Grupos empresariais de direita direcionam
verbas de reconstrução do Rio Grande do Sul
Com a comoção após as
enchentes de maio deste ano, que devastaram boa parte do Rio Grande do
Sul, grupos empresariais ligados à direita aproveitaram para captar
doações vultosas em nome da reconstrução do estado e escolher os projetos que
receberão os recursos – muitas vezes com o aval do poder público e com
pouca (ou nenhuma) transparência.
Integrantes desses
grupos estão entre os maiores financiadores da campanha de Sebastião Melo
(MDB), prefeito de Porto Alegre que concorre à reeleição e está em
primeiro nas pesquisas. E não fizeram nenhuma doação à Maria do Rosário (PT),
sua opositora.
As entidades são
ligadas à elite porto-alegrense, de famílias como a Gerdau, dona da maior
empresa produtora de aço do Brasil; e Ling, da Évora, holding bilionária que
atua nos setores de embalagens plásticas e metálicas, de não-tecidos (como
fraldas) e florestamento, entre outras.
Um dos fundos é o
Reconstrói RS, que captou R$ 84 milhões para obras de infraestrutura. A maior
parte, R$ 50 milhões, veio da família Ling, e o restante de outras empresas –
como Lojas Renner e Porto Seguro –, e de empresários como Salim Mattar,
fundador da Localiza e ex-secretário de Desestatização do governo Bolsonaro.
○ ○ ○ ○
(Tarefa 1) De acordo com o texto sobre os fundos de reconstrução do Rio Grande do Sul, quanto o Reconstrói RS captou para obras de infraestrutura?
(Tarefa 2) Prossiga com o texto sobre os grupos empresariais e a reconstrução do Rio Grande do Sul, começando logo após a última frase apresentada.

Entradas de dados armazenados
○ ○ ○ ○
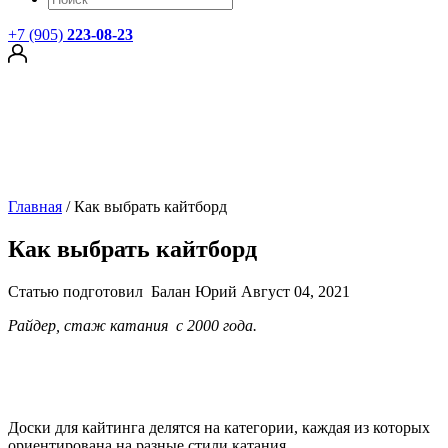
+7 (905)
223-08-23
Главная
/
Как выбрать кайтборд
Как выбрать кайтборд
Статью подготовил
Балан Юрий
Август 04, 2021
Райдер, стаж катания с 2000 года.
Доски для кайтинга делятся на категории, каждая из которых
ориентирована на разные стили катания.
○ ○ ○ ○
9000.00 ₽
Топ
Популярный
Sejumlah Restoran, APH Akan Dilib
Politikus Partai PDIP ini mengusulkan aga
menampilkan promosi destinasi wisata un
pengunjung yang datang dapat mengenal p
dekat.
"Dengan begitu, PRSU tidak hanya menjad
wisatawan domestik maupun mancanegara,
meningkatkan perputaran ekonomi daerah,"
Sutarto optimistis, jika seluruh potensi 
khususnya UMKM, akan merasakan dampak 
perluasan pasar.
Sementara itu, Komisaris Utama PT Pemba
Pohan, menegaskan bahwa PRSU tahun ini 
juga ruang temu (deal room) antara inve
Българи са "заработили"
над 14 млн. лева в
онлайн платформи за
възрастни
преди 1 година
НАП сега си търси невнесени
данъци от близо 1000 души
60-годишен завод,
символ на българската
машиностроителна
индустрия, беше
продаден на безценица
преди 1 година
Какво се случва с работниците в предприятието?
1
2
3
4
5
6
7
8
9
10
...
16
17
○ ○ ○ ○
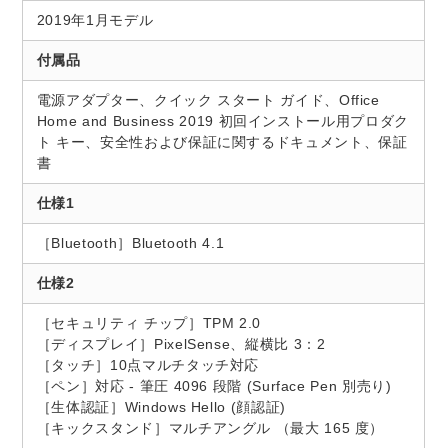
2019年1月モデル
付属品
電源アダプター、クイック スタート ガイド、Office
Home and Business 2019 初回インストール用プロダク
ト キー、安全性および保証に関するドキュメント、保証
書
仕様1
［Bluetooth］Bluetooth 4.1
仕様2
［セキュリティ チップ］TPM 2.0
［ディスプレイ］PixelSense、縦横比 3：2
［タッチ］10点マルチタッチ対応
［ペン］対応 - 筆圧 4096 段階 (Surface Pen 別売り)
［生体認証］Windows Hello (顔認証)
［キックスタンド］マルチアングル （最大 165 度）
○ ○ ○ ○
(Resposta 1) R$ 84 milhões.

(Resposta 2)
A primeira obra
financiada pelo Reconstrói RS foi uma ponte ligando as cidades de Nova
Petrópolis e Caxias do Sul. Ela foi considerada prioritária por ficar em uma
região de alto potencial turístico, segundo a gestora executiva do programa,
Sandra Moscovich. Outras 14 obras estão em andamento, ao custo total de R$ 10
milhões – dez são pontes metálicas na região do Vale do Taquari. Os
projetos são enviados por associações comerciais regionais e não passam pelas
prefeituras.
A ideia é financiar
obras “o mais rápido possível” e “sem intermediação”, como diz o site do
programa, em contraponto às longas e burocráticas licitações de órgãos
públicos. Mas quem escolhe como o dinheiro é aplicado é uma banca formada pelo
Instituto Ling, a Federação de Entidades Empresariais do Rio Grande do Sul
(Federasul) e o Instituto Cultural Floresta (ICF) – ONG que reúne mais de 50
donos de grandes empresas gaúchas e é próxima à produtora conservadora Brasil
Paralelo.
Nesse modelo, as
obras escolhidas são as mais interessantes para as entidades empresariais, e
não necessariamente as mais importantes para a população.
“Nessa lógica, o
doador privado escolhe onde quer investir, onde quer direcionar o seu dinheiro.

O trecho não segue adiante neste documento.